You can do better - completely understandable grounds for divorce. Get the partner you deserve


----------



## Scotford (Apr 24, 2014)

Off to Auschwitz with her.


----------



## coffeefanatic (Jun 3, 2015)

Bought a few products from lidl before, you can be sure that the parts will grind out before you actually have a decent use out of it, but i could be proved wrong, (hopefully)


----------



## Frank1 (Aug 28, 2015)

In my experience the best frother for home use is a manual frother: An aluminium jar with non-stick coating plus a plunger you have to move up and down about 30 to 40 times. For best results the milk should be skimmed UHT milk, very low fat (less than 1 percent fat) and cold. After frothing you have to wait about 3 minutes for the froth to stiffen.


----------



## theaaron123 (Aug 30, 2015)

That link is dead for me.


----------



## Jumbo Ratty (Jan 12, 2015)

theaaron123 said:


> That link is dead for me.


Thats because it was a time \ region specific offer. It was for Italian goods if memory serve me well.

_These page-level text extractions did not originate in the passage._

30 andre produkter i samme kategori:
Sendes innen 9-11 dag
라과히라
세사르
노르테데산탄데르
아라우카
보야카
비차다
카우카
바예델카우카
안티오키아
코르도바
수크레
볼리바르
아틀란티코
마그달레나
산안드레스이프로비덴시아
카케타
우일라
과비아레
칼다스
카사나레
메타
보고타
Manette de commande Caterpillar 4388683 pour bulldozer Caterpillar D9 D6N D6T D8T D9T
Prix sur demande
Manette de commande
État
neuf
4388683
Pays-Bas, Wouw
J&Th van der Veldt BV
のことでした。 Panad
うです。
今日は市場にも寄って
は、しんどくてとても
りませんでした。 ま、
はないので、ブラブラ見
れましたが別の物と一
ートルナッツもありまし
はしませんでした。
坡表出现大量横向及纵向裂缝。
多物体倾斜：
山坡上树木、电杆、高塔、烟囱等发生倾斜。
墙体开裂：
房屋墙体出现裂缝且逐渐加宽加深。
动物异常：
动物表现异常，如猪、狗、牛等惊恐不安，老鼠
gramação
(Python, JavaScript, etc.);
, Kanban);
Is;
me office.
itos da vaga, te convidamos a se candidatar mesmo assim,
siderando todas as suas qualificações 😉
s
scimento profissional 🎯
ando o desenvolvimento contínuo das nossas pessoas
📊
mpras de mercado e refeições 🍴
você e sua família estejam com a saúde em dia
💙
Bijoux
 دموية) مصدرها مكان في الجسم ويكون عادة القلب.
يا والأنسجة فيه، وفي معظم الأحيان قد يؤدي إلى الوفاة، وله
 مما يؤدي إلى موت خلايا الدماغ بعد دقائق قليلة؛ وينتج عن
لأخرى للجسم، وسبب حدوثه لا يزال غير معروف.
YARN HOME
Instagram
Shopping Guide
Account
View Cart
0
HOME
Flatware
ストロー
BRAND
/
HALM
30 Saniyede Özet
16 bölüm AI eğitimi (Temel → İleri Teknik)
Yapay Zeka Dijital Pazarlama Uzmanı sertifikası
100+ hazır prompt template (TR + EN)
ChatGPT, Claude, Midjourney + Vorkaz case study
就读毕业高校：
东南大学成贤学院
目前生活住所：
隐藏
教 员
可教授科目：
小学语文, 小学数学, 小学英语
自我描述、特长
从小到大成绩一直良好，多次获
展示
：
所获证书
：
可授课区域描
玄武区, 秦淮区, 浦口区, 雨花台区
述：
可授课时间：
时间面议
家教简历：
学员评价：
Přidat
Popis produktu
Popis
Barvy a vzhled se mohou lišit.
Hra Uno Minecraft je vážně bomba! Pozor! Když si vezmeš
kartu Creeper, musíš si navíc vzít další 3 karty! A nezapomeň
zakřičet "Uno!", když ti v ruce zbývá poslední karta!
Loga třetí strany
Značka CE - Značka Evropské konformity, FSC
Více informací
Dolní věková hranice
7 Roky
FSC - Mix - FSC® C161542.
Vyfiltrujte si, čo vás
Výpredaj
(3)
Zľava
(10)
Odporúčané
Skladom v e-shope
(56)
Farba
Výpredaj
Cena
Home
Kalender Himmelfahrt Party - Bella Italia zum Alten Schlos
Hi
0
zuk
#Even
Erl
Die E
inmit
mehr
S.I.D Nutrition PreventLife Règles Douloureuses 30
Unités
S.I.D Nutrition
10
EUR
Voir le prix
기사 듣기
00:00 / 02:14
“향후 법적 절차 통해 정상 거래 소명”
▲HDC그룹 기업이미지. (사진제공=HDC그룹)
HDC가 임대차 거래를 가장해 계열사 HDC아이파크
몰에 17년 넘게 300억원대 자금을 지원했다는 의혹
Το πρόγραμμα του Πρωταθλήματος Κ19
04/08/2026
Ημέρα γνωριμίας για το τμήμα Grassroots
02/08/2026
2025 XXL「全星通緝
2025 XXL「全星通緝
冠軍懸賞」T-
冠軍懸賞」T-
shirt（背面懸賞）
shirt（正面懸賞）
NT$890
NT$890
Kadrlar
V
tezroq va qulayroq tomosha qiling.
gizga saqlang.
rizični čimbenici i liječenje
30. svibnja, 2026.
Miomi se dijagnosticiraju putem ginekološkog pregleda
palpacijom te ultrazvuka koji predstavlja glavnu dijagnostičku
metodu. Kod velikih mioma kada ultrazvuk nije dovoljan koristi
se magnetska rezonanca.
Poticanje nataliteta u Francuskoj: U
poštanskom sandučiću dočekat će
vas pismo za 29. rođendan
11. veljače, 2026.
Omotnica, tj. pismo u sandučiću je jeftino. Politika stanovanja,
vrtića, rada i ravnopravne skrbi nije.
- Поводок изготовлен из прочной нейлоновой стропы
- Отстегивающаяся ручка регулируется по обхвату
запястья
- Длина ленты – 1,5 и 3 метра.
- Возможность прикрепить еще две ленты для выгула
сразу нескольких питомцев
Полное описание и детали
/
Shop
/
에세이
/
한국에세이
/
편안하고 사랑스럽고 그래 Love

It only ran between certain dates then came to an end.



Our Offers
 Thursday, 27.08. - Bathroom

 Thursday, 27.08. - DIY

 Monday, 31.08. - Garden Tools

 Monday, 31.08. - Clean Up

 Thursday, 03.09. - Casual Basics

 Thursday, 03.09. - Household

 Thursday, 03.09. - Plants and Flowers

 Monday, 07.09. - Cycle In Style

 Monday, 07.09. - Kitchen


----------



## Rompie (Apr 18, 2015)

Frank1 said:


> For best results the milk should be skimmed UHT milk, very low fat (less than 1 percent fat) and cold.


Manual milk frothing doesn't work that great at the best of times - this isn't going to help! Higher fat content = better milk texture, generally speaking.


----------



## Kyle548 (Jan 24, 2013)

Rompie said:


> Manual milk frothing doesn't work that great at the best of times - this isn't going to help! Higher fat content = better milk texture, generally speaking.


Also froth is lighter than milk, so the froth will just raise to the top, not 'stiffen'.

Even a very good microfoam - which is spread evenly throughout the milk will only last so long before the foam settles on top.


----------



## Dylan (Dec 5, 2011)

Also UHT, ick.


----------